Ability to make comments in formulas

Reposted under my Community account.

It’s not the best term. To avoid confusion I like to use “formula comments”. However, even that is odd in an environment that uses the term to describe conversations about a particular page, row, or text snippet.

Formula comments is a new idea; can’t think of a single formulaic product that supports them except Coda. And to be slightly more pedantic, a comment is not a conversation until there’s a comment about a comment. :wink:

In the world of Coda, we can all agree that the term comments is contextual; they exist in code, formulas, and content. Where else might this term collide?

Someday (I predict), Coda will support a true Markdown canvas. When that happens we won’t feel the need for comments until MyST or something like MDX are supported. Complex objects that are hydrated independently of the entire document, begin to suggest it’s part markup and part functioning code.

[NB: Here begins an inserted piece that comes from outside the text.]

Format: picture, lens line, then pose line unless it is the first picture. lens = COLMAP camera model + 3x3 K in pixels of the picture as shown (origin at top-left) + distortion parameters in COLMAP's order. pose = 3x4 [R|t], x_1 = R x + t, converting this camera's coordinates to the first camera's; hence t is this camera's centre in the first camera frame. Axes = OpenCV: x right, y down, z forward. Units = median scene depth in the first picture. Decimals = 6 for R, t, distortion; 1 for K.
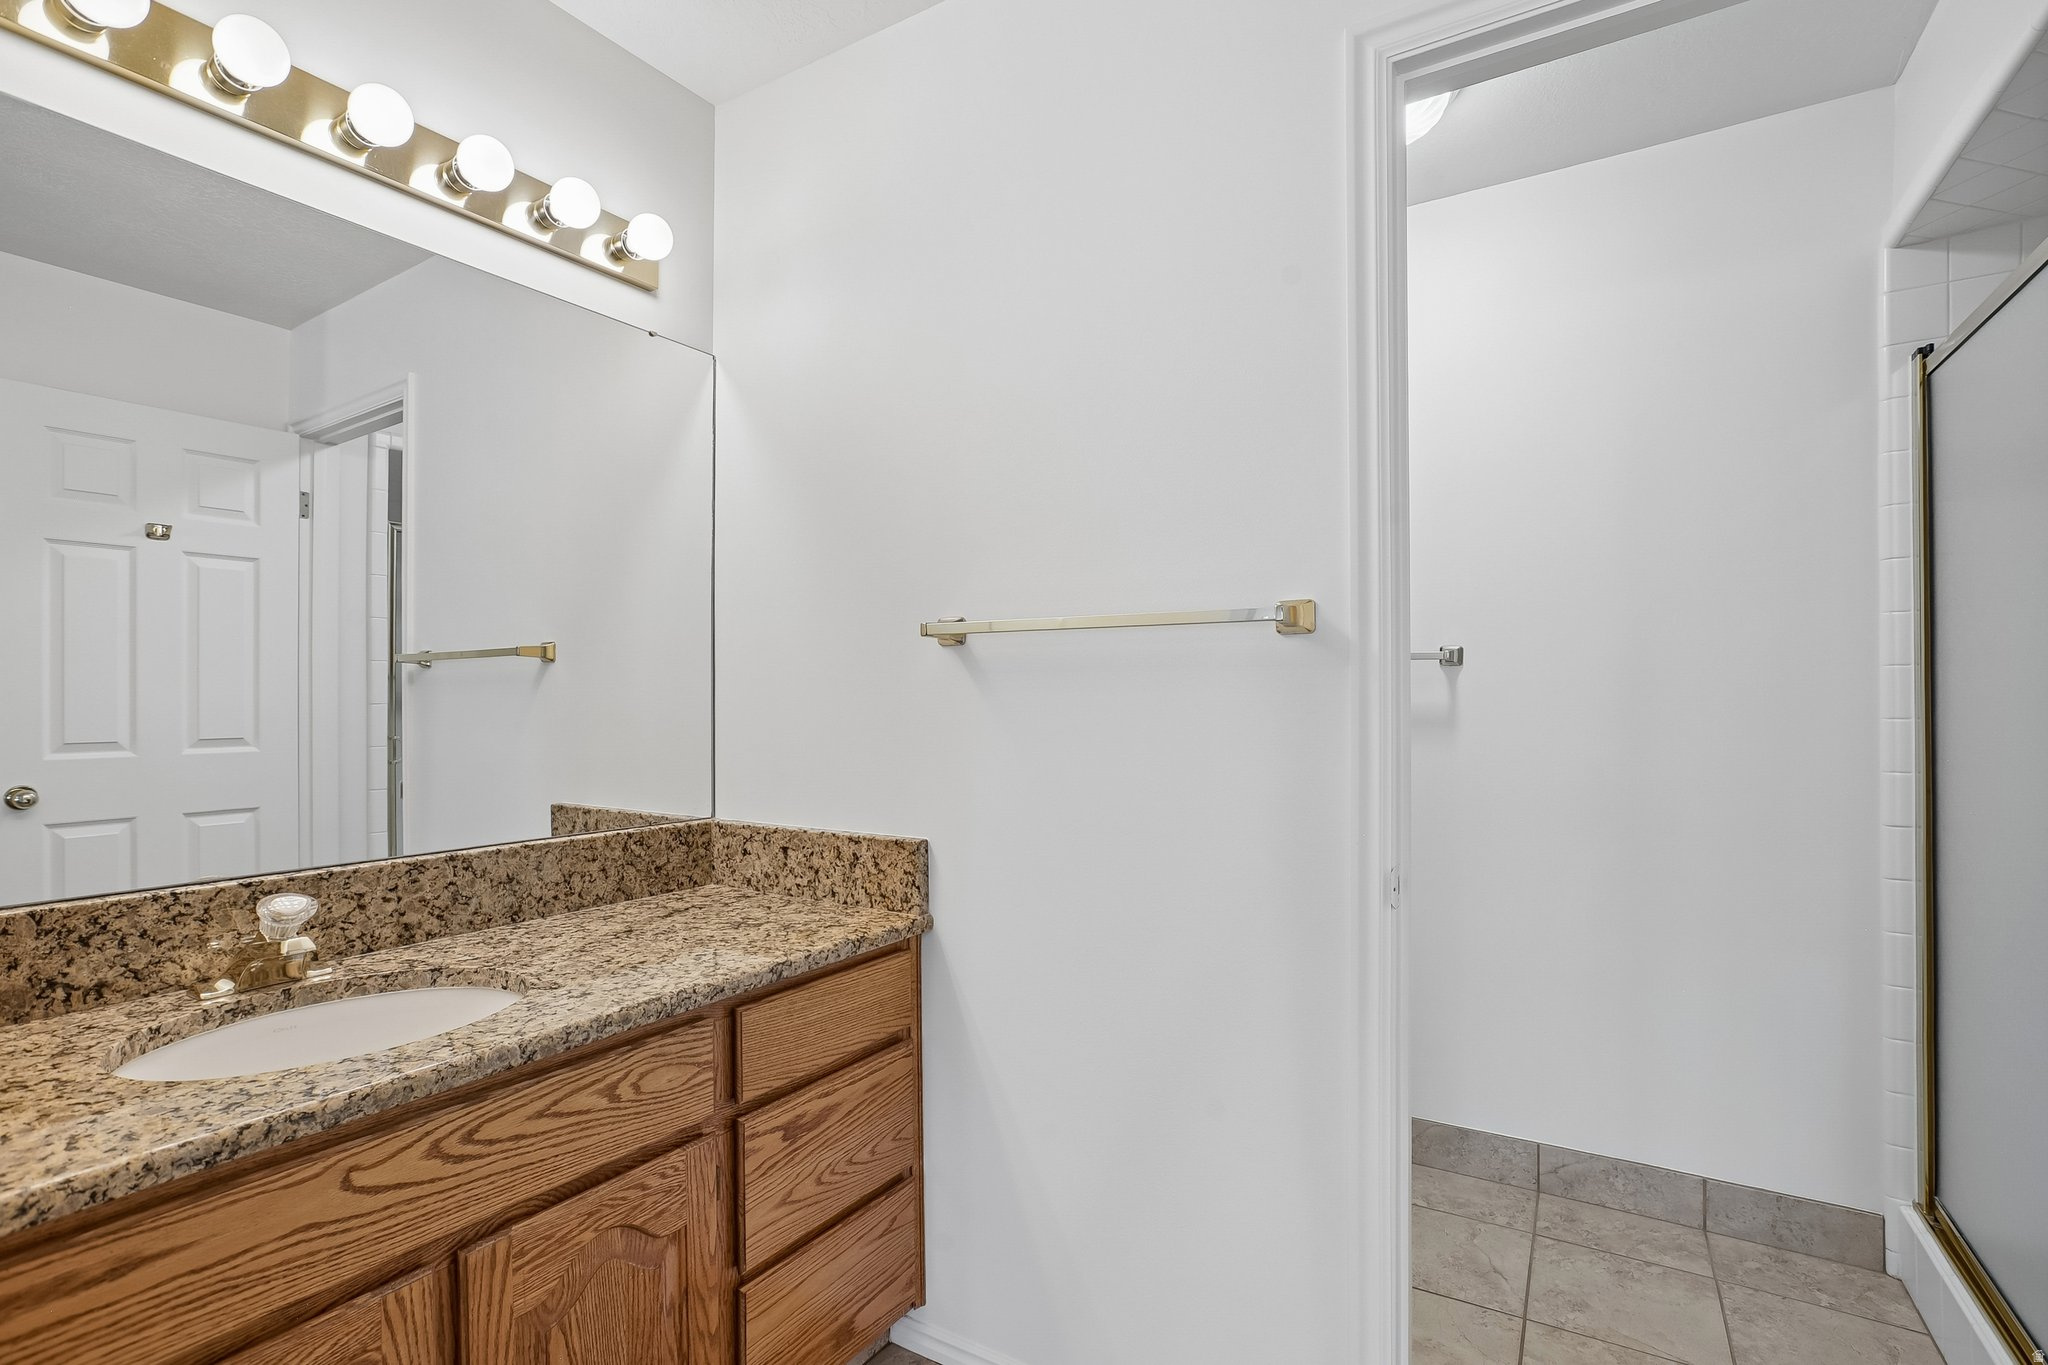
lens RADIAL K [[957.7, 0, 1028.1], [0, 957.7, 691.4], [0, 0, 1]] dist [-0.002668, -0.000145]
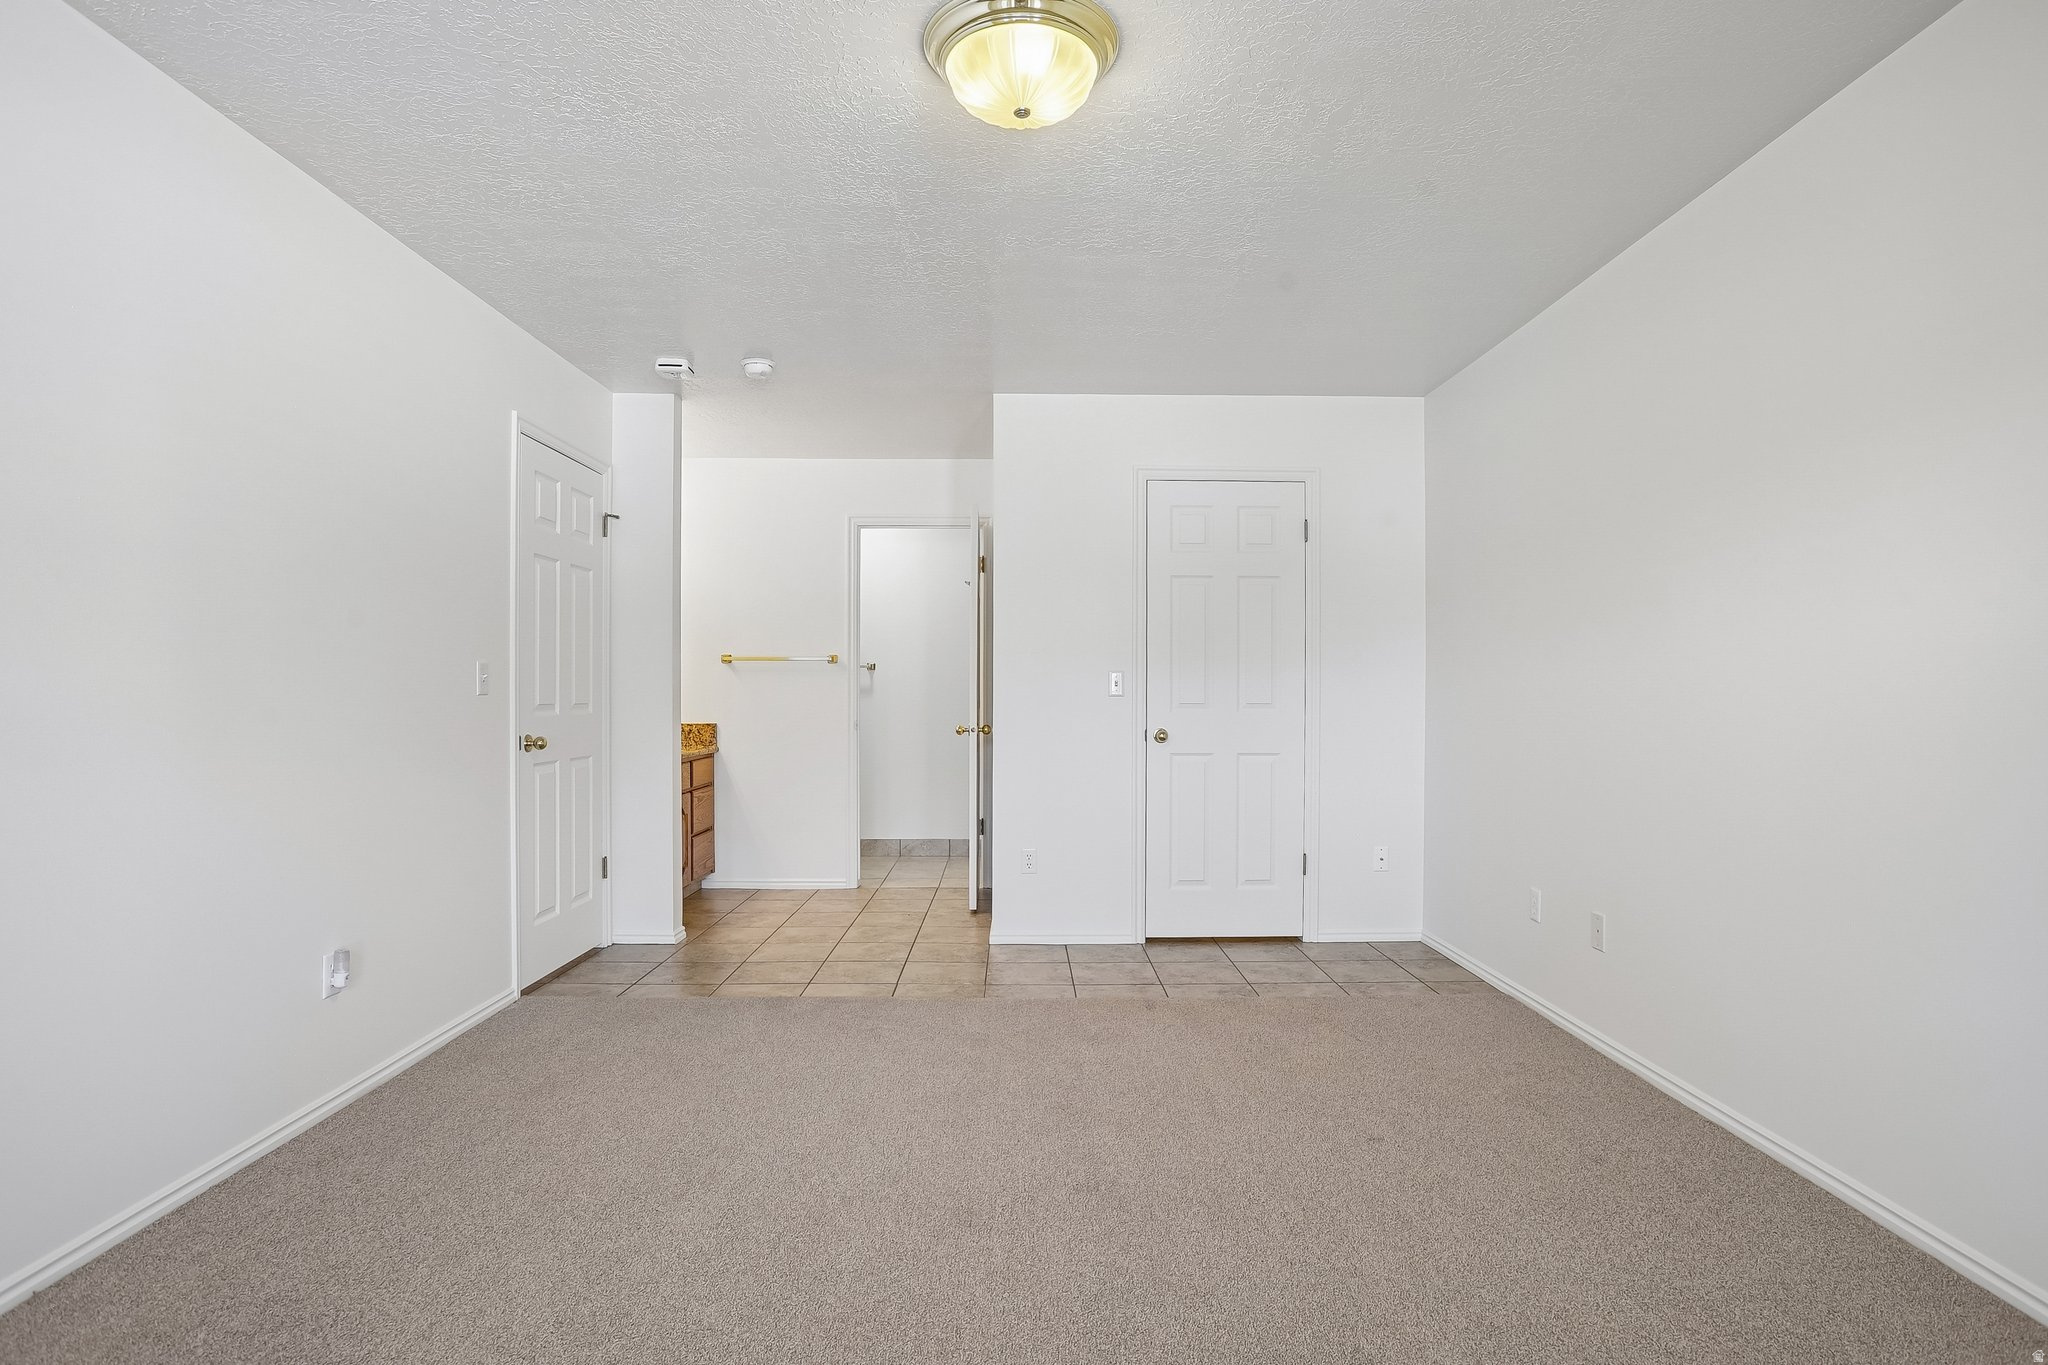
lens RADIAL K [[1016.9, 0, 1027.7], [0, 1016.9, 683.5], [0, 0, 1]] dist [0.000121, 0.000074]
pose [[0.854112, 0.005175, 0.520063, -0.980835], [-0.008688, 0.999953, 0.004320, -0.001050], [-0.520016, -0.008208, 0.854117, -2.423402]]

MyST, for example includes Frontmatter -

And a block like this is instantly recognizable as a Coda callout.

And, of course, some flavors of Markdown support commenting:

[comment]: <> (This is a comment, it will not be included)
[comment]: <> (in  the output file unless you use it in)
[comment]: <> (a reference style link.)

Why does all of this matter?

Two things come to mind -

  1. Markdown is easy to generate; Coda’s underlying formatting is not. The globe is on a tear to automate and Markdown is one pathway to automating typographical outcomes where portability is a requirement.
  2. AI. Utilizing content in Markdown format as a training set for AI embeddings or refined models is far easier than transforming proprietary format patterns.

In a world where localized AI models will be required and content generation is more automated, Markdown comments appear to play a role that allow us to create embedded signals that can benefit all sorts of solutions.

1 Like

Haha, indeed you are correct!

Oh wow yes, I see what you are saying. It seems an issue we have generally is the continual creation of proprietary formatting / tools / standards etc. where everyone is “reinventing the wheel” in these silos.

This would make sense as it seems Coda is attempting to be the central hub where we can start to break the silo problem, and create more connectivity across tools. Supporting Markdown would create some very interesting opportunities…

Thank you @Bill_French for your insights!